• _Task objective_
Write out each record in full and exactly as given. Skip any pictures.

• _Record set_

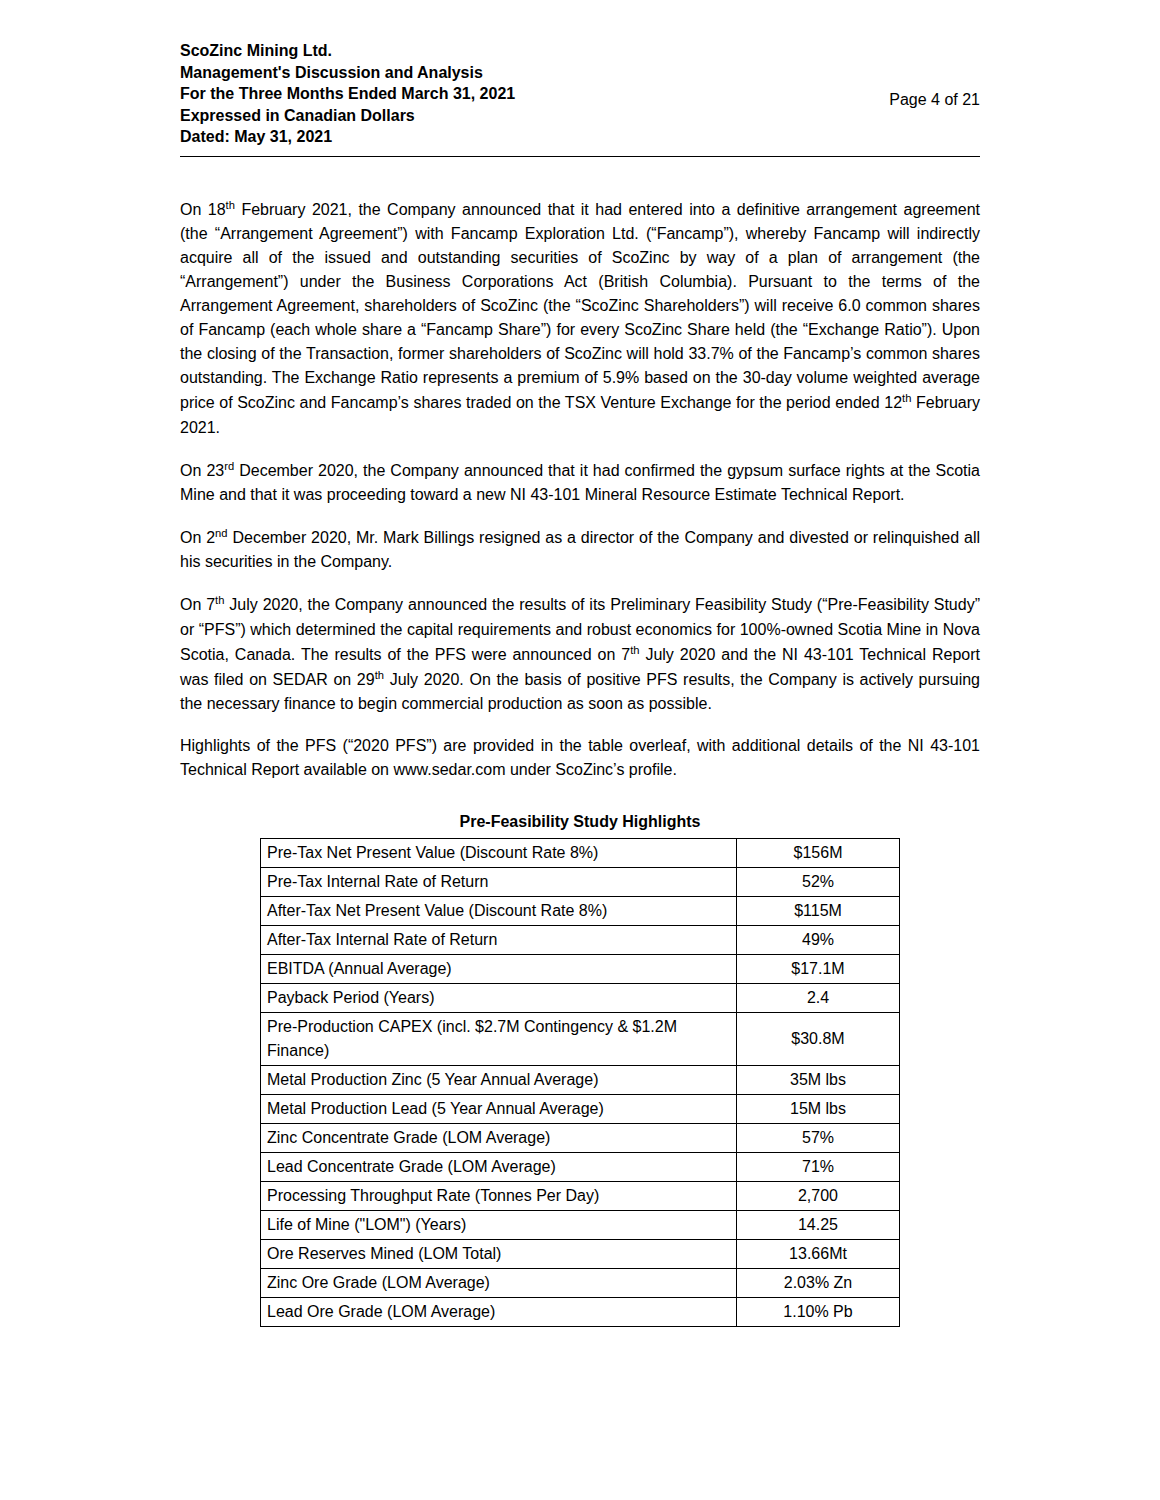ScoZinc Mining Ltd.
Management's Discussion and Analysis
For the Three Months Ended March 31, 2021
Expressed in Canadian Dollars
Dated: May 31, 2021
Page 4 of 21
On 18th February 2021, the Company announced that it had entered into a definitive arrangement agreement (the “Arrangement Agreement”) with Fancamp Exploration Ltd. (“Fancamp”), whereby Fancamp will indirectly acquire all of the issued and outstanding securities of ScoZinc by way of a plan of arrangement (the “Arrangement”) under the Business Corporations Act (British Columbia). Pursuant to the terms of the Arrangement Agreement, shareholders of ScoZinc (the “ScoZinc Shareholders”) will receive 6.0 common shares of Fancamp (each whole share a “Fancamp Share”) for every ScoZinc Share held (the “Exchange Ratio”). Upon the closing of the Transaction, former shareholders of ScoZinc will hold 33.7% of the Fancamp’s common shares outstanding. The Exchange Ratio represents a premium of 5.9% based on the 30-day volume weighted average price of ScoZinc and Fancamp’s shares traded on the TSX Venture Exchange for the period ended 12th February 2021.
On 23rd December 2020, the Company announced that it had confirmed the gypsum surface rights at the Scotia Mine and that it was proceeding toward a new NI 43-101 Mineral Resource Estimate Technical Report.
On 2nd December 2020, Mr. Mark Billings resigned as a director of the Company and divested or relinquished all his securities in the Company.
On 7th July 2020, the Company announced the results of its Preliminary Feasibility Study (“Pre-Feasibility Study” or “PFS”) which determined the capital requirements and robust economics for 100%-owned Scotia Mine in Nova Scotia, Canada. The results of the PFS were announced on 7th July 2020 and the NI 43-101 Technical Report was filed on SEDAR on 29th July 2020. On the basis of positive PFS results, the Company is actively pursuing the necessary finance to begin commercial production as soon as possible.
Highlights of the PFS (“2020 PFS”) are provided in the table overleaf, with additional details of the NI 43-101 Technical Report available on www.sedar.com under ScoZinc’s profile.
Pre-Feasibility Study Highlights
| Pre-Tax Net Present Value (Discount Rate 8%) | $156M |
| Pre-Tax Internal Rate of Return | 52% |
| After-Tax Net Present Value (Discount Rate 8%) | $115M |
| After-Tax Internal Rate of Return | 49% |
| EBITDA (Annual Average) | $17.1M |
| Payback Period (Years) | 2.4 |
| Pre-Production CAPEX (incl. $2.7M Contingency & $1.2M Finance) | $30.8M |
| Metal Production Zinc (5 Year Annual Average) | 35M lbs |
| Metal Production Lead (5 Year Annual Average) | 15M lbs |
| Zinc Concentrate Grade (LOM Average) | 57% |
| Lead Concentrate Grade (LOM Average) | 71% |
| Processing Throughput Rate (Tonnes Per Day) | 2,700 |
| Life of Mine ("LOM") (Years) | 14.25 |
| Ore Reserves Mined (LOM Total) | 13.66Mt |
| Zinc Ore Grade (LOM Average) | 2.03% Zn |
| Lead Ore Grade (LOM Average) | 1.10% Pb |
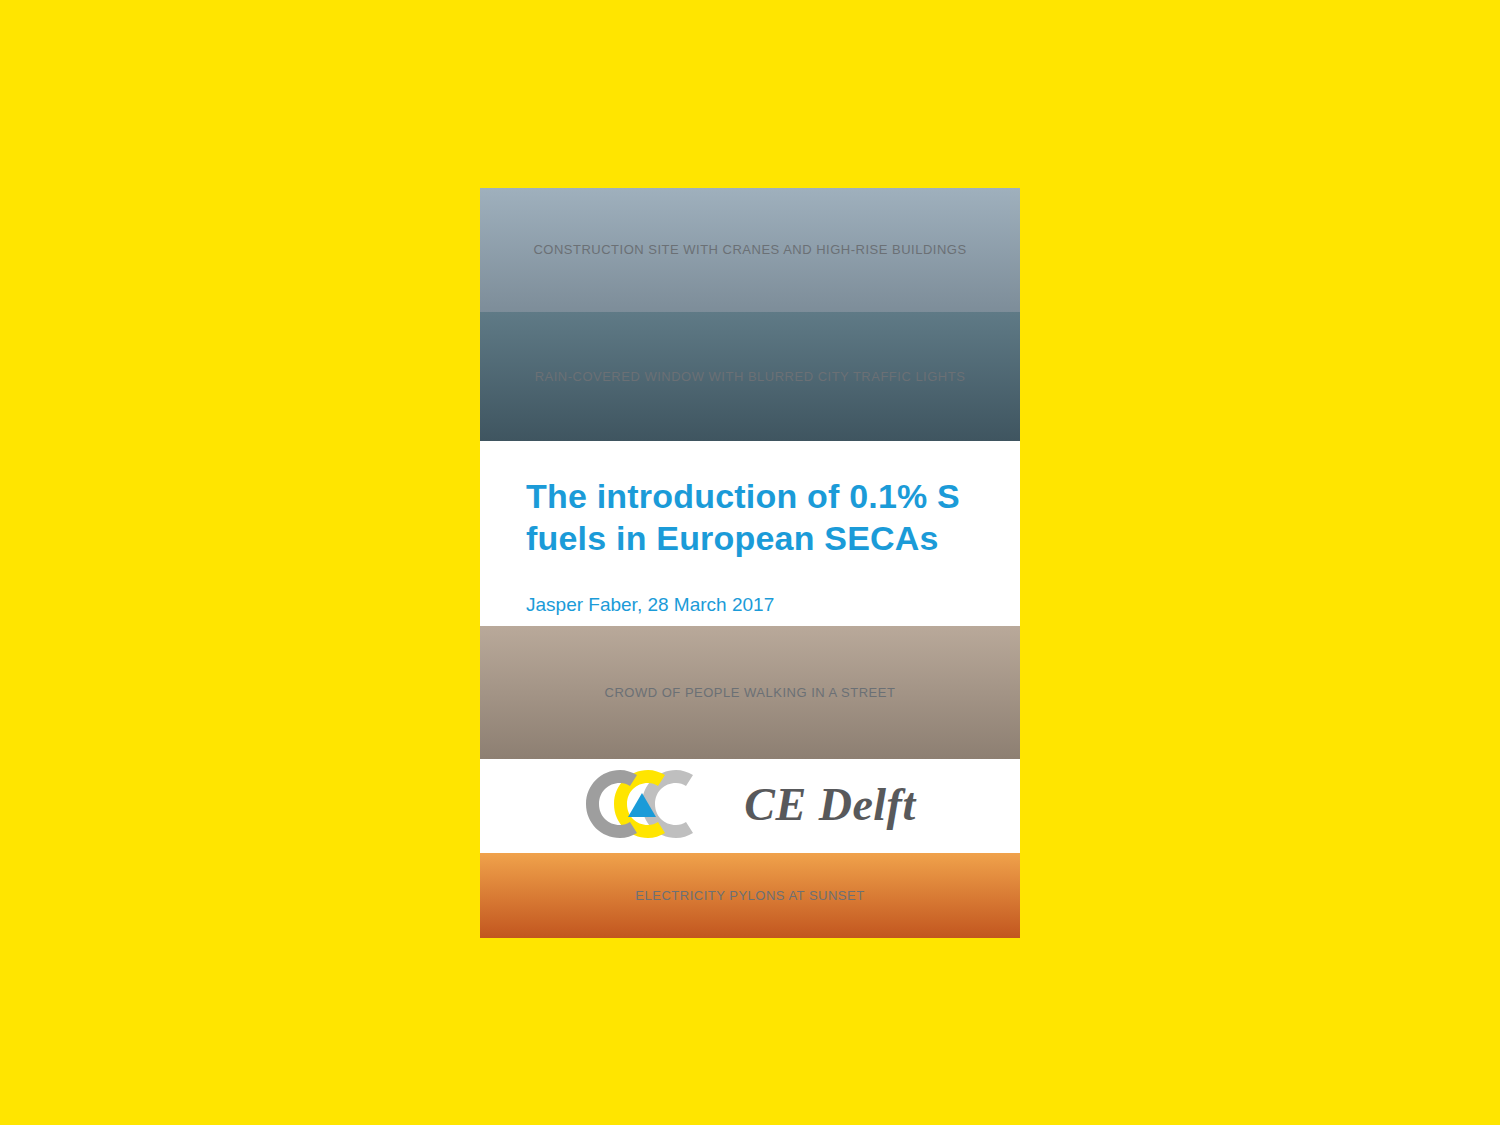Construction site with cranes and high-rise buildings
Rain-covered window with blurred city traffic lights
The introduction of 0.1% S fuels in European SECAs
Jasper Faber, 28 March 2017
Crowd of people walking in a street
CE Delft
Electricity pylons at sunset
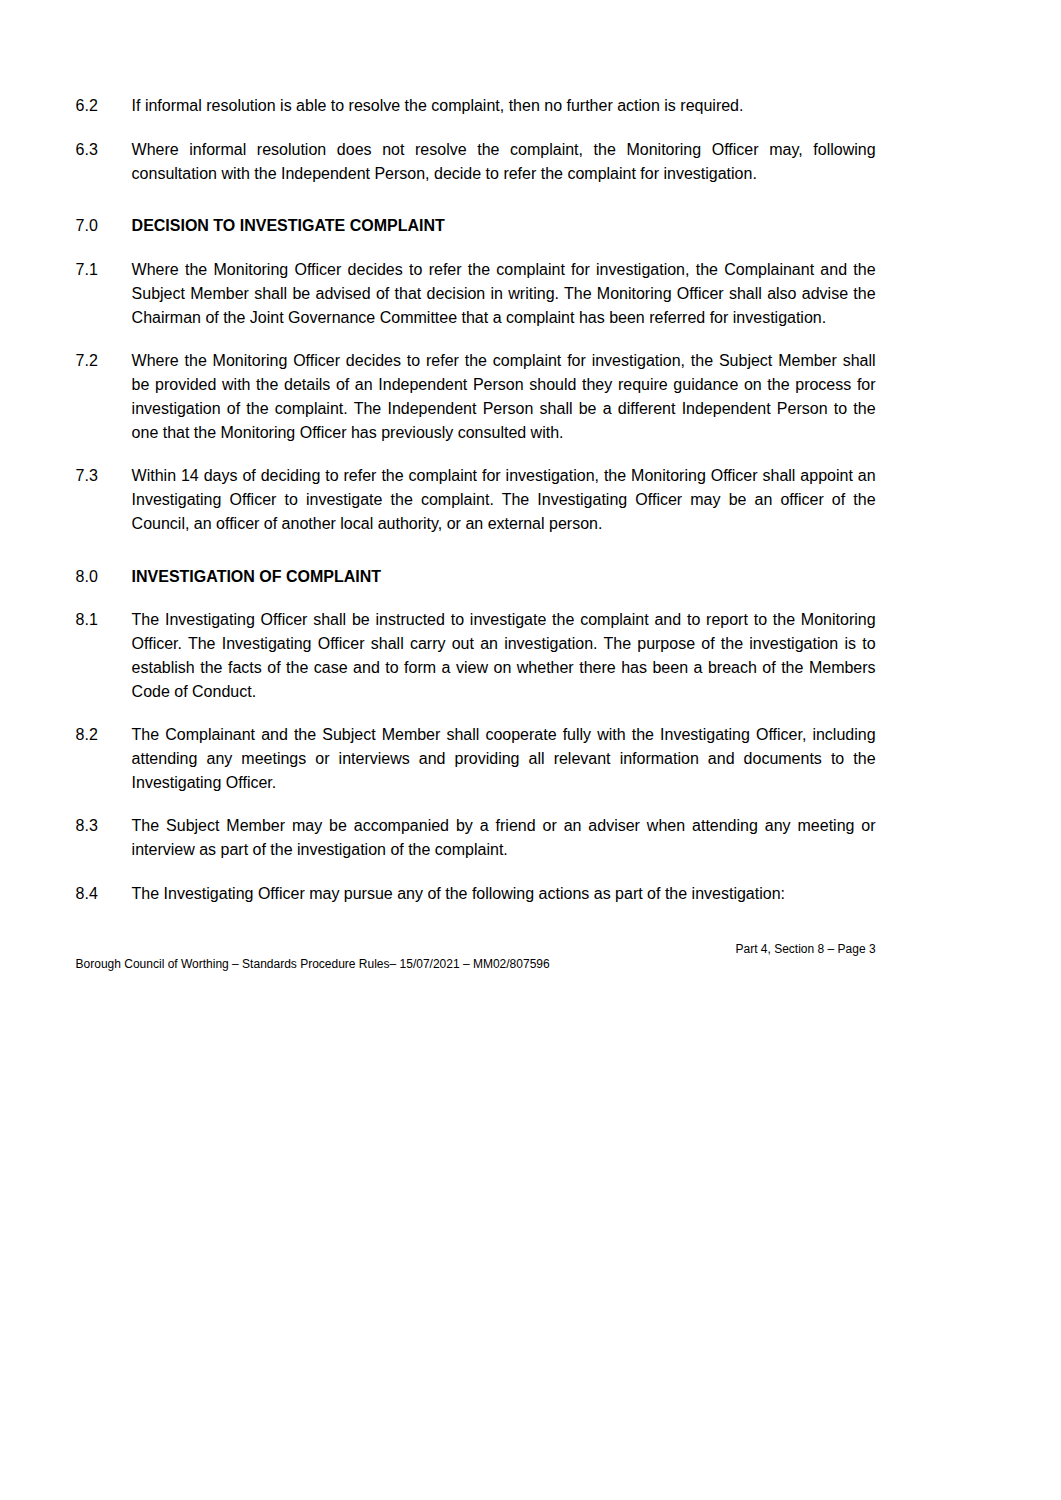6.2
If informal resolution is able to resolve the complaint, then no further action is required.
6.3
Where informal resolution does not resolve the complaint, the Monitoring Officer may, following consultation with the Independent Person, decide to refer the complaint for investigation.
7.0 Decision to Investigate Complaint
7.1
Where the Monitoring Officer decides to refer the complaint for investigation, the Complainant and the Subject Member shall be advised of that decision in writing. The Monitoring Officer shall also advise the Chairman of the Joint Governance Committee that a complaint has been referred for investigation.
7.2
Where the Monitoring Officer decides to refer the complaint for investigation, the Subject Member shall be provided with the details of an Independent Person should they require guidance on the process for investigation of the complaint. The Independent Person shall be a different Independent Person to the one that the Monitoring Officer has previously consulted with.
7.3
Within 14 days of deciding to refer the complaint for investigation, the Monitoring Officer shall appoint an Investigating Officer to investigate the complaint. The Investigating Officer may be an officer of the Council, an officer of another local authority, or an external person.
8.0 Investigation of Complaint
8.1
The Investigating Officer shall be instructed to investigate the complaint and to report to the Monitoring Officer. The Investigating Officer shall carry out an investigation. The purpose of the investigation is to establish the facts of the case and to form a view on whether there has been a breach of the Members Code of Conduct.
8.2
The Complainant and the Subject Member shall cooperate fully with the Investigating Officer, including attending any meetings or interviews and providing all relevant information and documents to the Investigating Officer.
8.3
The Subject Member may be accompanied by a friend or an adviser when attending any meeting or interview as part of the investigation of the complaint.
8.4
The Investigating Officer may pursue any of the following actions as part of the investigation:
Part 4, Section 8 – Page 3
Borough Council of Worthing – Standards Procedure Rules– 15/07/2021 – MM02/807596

• _Task output_
ScoZinc Mining Ltd.
Management's Discussion and Analysis
For the Three Months Ended March 31, 2021
Expressed in Canadian Dollars
Dated: May 31, 2021
Page 4 of 21
On 18th February 2021, the Company announced that it had entered into a definitive arrangement agreement (the “Arrangement Agreement”) with Fancamp Exploration Ltd. (“Fancamp”), whereby Fancamp will indirectly acquire all of the issued and outstanding securities of ScoZinc by way of a plan of arrangement (the “Arrangement”) under the Business Corporations Act (British Columbia). Pursuant to the terms of the Arrangement Agreement, shareholders of ScoZinc (the “ScoZinc Shareholders”) will receive 6.0 common shares of Fancamp (each whole share a “Fancamp Share”) for every ScoZinc Share held (the “Exchange Ratio”). Upon the closing of the Transaction, former shareholders of ScoZinc will hold 33.7% of the Fancamp’s common shares outstanding. The Exchange Ratio represents a premium of 5.9% based on the 30-day volume weighted average price of ScoZinc and Fancamp’s shares traded on the TSX Venture Exchange for the period ended 12th February 2021.
On 23rd December 2020, the Company announced that it had confirmed the gypsum surface rights at the Scotia Mine and that it was proceeding toward a new NI 43-101 Mineral Resource Estimate Technical Report.
On 2nd December 2020, Mr. Mark Billings resigned as a director of the Company and divested or relinquished all his securities in the Company.
On 7th July 2020, the Company announced the results of its Preliminary Feasibility Study (“Pre-Feasibility Study” or “PFS”) which determined the capital requirements and robust economics for 100%-owned Scotia Mine in Nova Scotia, Canada. The results of the PFS were announced on 7th July 2020 and the NI 43-101 Technical Report was filed on SEDAR on 29th July 2020. On the basis of positive PFS results, the Company is actively pursuing the necessary finance to begin commercial production as soon as possible.
Highlights of the PFS (“2020 PFS”) are provided in the table overleaf, with additional details of the NI 43-101 Technical Report available on www.sedar.com under ScoZinc’s profile.
Pre-Feasibility Study Highlights
| Pre-Tax Net Present Value (Discount Rate 8%) | $156M |
| Pre-Tax Internal Rate of Return | 52% |
| After-Tax Net Present Value (Discount Rate 8%) | $115M |
| After-Tax Internal Rate of Return | 49% |
| EBITDA (Annual Average) | $17.1M |
| Payback Period (Years) | 2.4 |
| Pre-Production CAPEX (incl. $2.7M Contingency & $1.2M Finance) | $30.8M |
| Metal Production Zinc (5 Year Annual Average) | 35M lbs |
| Metal Production Lead (5 Year Annual Average) | 15M lbs |
| Zinc Concentrate Grade (LOM Average) | 57% |
| Lead Concentrate Grade (LOM Average) | 71% |
| Processing Throughput Rate (Tonnes Per Day) | 2,700 |
| Life of Mine ("LOM") (Years) | 14.25 |
| Ore Reserves Mined (LOM Total) | 13.66Mt |
| Zinc Ore Grade (LOM Average) | 2.03% Zn |
| Lead Ore Grade (LOM Average) | 1.10% Pb |
Construction site with cranes and high-rise buildings
Rain-covered window with blurred city traffic lights
The introduction of 0.1% S fuels in European SECAs
Jasper Faber, 28 March 2017
Crowd of people walking in a street
CE Delft
Electricity pylons at sunset
6.2
If informal resolution is able to resolve the complaint, then no further action is required.
6.3
Where informal resolution does not resolve the complaint, the Monitoring Officer may, following consultation with the Independent Person, decide to refer the complaint for investigation.
7.0 Decision to Investigate Complaint
7.1
Where the Monitoring Officer decides to refer the complaint for investigation, the Complainant and the Subject Member shall be advised of that decision in writing. The Monitoring Officer shall also advise the Chairman of the Joint Governance Committee that a complaint has been referred for investigation.
7.2
Where the Monitoring Officer decides to refer the complaint for investigation, the Subject Member shall be provided with the details of an Independent Person should they require guidance on the process for investigation of the complaint. The Independent Person shall be a different Independent Person to the one that the Monitoring Officer has previously consulted with.
7.3
Within 14 days of deciding to refer the complaint for investigation, the Monitoring Officer shall appoint an Investigating Officer to investigate the complaint. The Investigating Officer may be an officer of the Council, an officer of another local authority, or an external person.
8.0 Investigation of Complaint
8.1
The Investigating Officer shall be instructed to investigate the complaint and to report to the Monitoring Officer. The Investigating Officer shall carry out an investigation. The purpose of the investigation is to establish the facts of the case and to form a view on whether there has been a breach of the Members Code of Conduct.
8.2
The Complainant and the Subject Member shall cooperate fully with the Investigating Officer, including attending any meetings or interviews and providing all relevant information and documents to the Investigating Officer.
8.3
The Subject Member may be accompanied by a friend or an adviser when attending any meeting or interview as part of the investigation of the complaint.
8.4
The Investigating Officer may pursue any of the following actions as part of the investigation:
Part 4, Section 8 – Page 3
Borough Council of Worthing – Standards Procedure Rules– 15/07/2021 – MM02/807596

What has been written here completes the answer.